### Document passage

--------------------------------------------------

Adding further fuel to the tempestuous insanity that has been this week, I’ve had two somewhat interconnected papers accepted to two more conferences coming up this spring! First is the 2009 American Comparative Literature Association Conference, which takes place at Harvard March 26-29. This overlaps a bit with the tail end of the 2009 Game Developers Conference, so I’ll take off from that a little early to make it back for ACLA.
Second is the Fairy Tale After Angela Carter conference at the University of East Anglia in England, which is going on April 22-25. The eagle-eyed among you will notice that this also has an overlap, with MIT6 (April 24-26), so I’m planning on taking off from the Fairy Tale conference early so I can catch the latter half of MIT6. Good grief literally!

--------------------------------------------------

Data excerpts
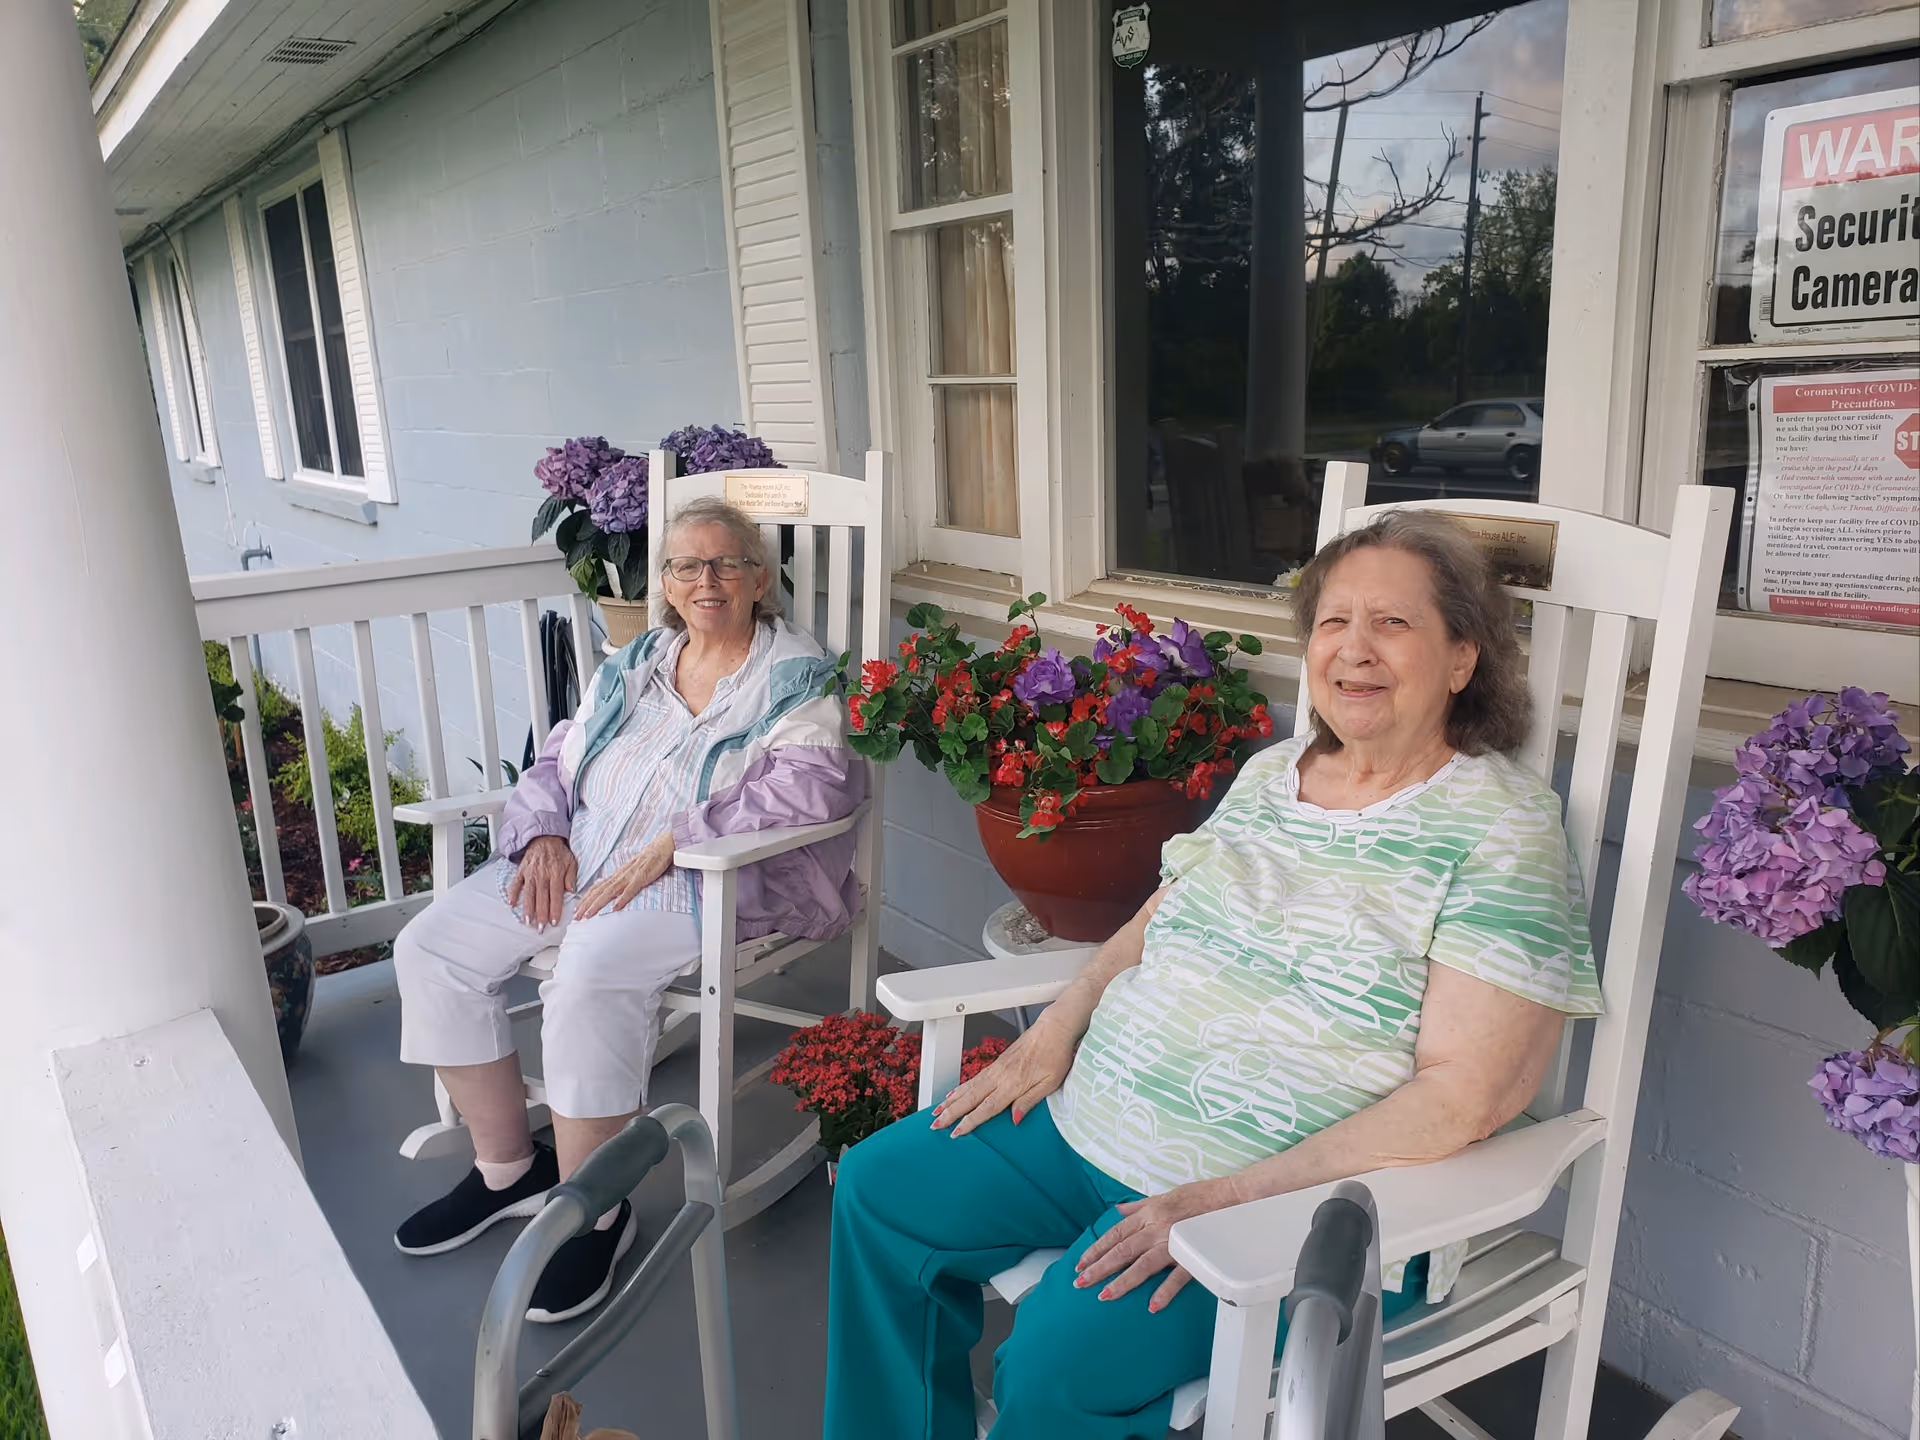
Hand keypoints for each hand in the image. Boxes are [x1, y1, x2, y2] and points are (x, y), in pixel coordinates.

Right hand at [507, 835, 575, 928]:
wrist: (544, 838)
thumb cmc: (559, 852)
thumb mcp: (571, 862)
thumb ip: (571, 877)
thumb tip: (572, 891)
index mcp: (556, 874)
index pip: (556, 895)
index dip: (555, 910)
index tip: (554, 922)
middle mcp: (542, 875)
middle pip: (542, 898)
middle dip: (541, 915)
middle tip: (540, 928)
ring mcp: (530, 874)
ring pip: (529, 894)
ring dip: (528, 909)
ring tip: (528, 922)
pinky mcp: (521, 871)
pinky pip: (516, 884)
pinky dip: (513, 894)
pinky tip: (512, 904)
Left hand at [575, 832, 674, 918]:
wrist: (662, 846)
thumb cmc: (649, 860)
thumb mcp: (632, 872)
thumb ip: (623, 882)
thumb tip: (613, 894)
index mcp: (618, 875)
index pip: (598, 888)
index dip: (586, 899)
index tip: (577, 909)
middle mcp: (620, 875)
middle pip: (599, 891)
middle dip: (586, 904)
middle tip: (576, 916)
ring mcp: (630, 876)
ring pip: (610, 891)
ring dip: (598, 903)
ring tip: (588, 914)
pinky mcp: (642, 877)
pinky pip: (630, 889)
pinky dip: (622, 898)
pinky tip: (615, 908)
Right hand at [930, 1015, 1077, 1136]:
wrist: (1053, 1029)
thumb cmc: (1055, 1055)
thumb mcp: (1050, 1083)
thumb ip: (1030, 1101)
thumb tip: (1014, 1119)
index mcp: (1012, 1084)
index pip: (986, 1108)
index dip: (969, 1121)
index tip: (955, 1132)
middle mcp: (1000, 1076)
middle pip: (970, 1098)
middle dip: (951, 1113)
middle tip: (935, 1124)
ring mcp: (996, 1069)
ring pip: (968, 1087)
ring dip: (951, 1100)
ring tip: (937, 1110)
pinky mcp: (997, 1063)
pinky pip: (974, 1078)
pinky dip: (961, 1087)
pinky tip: (954, 1092)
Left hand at [1073, 1178, 1238, 1310]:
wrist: (1234, 1198)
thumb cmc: (1200, 1196)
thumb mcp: (1165, 1196)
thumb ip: (1139, 1206)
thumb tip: (1117, 1211)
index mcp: (1150, 1213)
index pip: (1116, 1233)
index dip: (1096, 1248)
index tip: (1080, 1262)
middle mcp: (1158, 1226)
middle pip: (1122, 1250)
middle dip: (1099, 1267)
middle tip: (1080, 1282)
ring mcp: (1175, 1241)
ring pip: (1142, 1264)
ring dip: (1122, 1281)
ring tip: (1104, 1295)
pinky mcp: (1194, 1254)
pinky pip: (1177, 1276)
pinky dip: (1165, 1291)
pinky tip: (1152, 1305)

--------------------------------------------------

Answer these questions from the post about conference plans above:
(a) Where and on what dates does the 2009 American Comparative Literature Association Conference take place?
(b) Which university hosts the Fairy Tale After Angela Carter conference?
(c) On what dates does MIT6 run?

(a) At Harvard, March 26-29.
(b) The University of East Anglia in England.
(c) April 24-26.